В промороженный сквозняками сиренник с малиновым шумом вновь ворвалась нарядная ватажка снегирей — и в саду вдруг зацвело от них спелой красотой. У оттаявшего окна, привалившись седой головой к косяку, стоял Лев Николаевич. Его спокойная рука лежала на плече Татьяны. Отец и дочь согласно любовались птичьей волей в саду и, наверное, мечтали о весне, которая непременно сменит зиму. На дворе морозно и тихо. Хлопотун дворник, сменив лопату на метлу, размашистым шагом пошел по тропке, разметая отметины каблуков урядника.
1976 г.
Переменчивы апрельские утренники: то сырые и тяжелые, то ясные и звонкие они. Зато полдень одинаково ярок и тих, с каждым днем теплеет он, все чаще сбиваясь на майский. В низинах снег еще не трогался, а уж на холме, неподалеку от школы, земля оттаивала, и неслышно завязывалась в ней жизнь. На самом уступе того холма — две березки, словно две колонки из белого камня. А промеж них — памятник. В тени — мороз, но за день солнышко обойдет кругом, обогреет и Человека, что в мраморе, и землю у ног его.

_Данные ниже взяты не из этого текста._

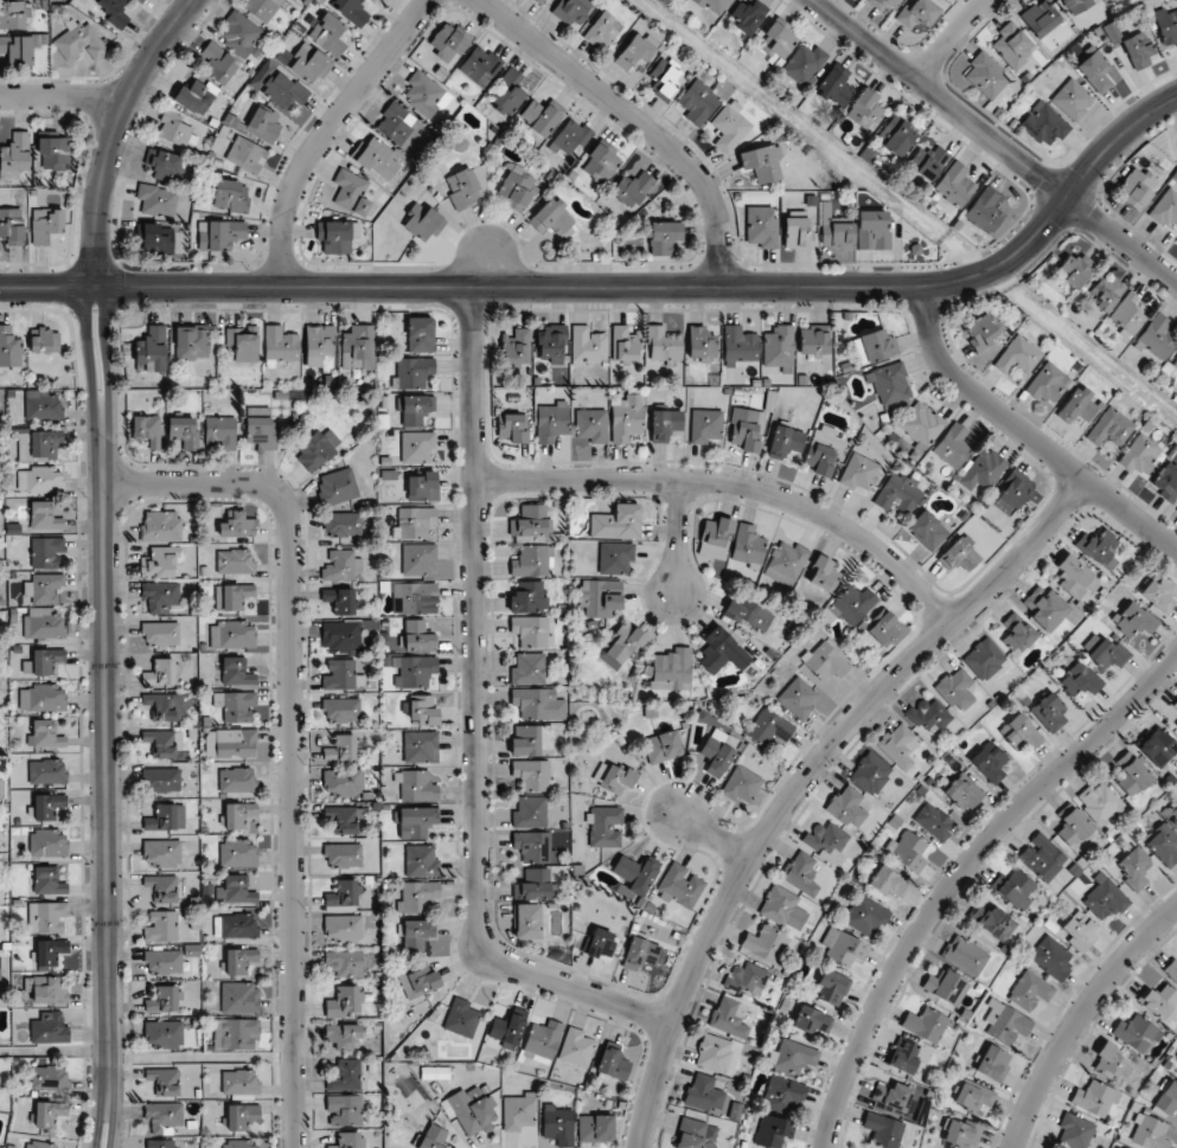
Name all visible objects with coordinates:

С каждым таким обходом все слышнее и слышнее становилась та жизнь, слушать которую умел один Герасим. Все чаще и чаще выходил он к памятнику, садился на нагретую ярким полднем тумбу и слушал. Слушал, как трогалась внизу река, как легчал воздух, как раздвигалась от жавороньего крика небесная синь над полями. Слушал и ждал...
Наконец приходил час, и в тех белых деревцах начинала свое движение березовица.
— Пора! — Герасим достает из-за пазухи кисет — не табак там, — насыпает горсть нагретых пшеничных зерен и врассыпку бросает под ноги Человека на камне. Ползает потом на карачках, граблями пальцев заделывая каждое зернышко в пухлую мякоть земли.
К вечеру поближе, когда затихает слегка речка под горой и свертывает свою разливанную трель жаворонок, уходит Герасим домой, утешно нашептывая себе в бороду:
— Дышится-можется земле нашей...
* * *
У Герасима своя отплата этому месту, у других — свой долг. Кто идет сюда в сухой денек с ведерком известки побелить тумбы, иной — медную цепь суконкой потереть, а кто — просто убрать с камня пятнышко, оставленное неразборчивой птицей.
А когда начинает пушиться ольховник под берегом, светлеть вода в реке, слетается сюда детвора. Всей школой, с шумом-гамом летят, с цветами. Похороводят у пионерского костра ребятишки, а потом и свое оставляют — сеют цветы.
Каждый шел сюда весной со своим, душой предписанным, оброком. И каждому всякий раз казалось, что сделал мало, принес не то, чем обязан был этому Человеку. Смывал первый дождь молочь известки с тумб, вяли в сухмень цветы, тускнела цепная медь в непогодь. И только изумрудный клинышек завязного хлеба всегда ярок, свеж и стоек.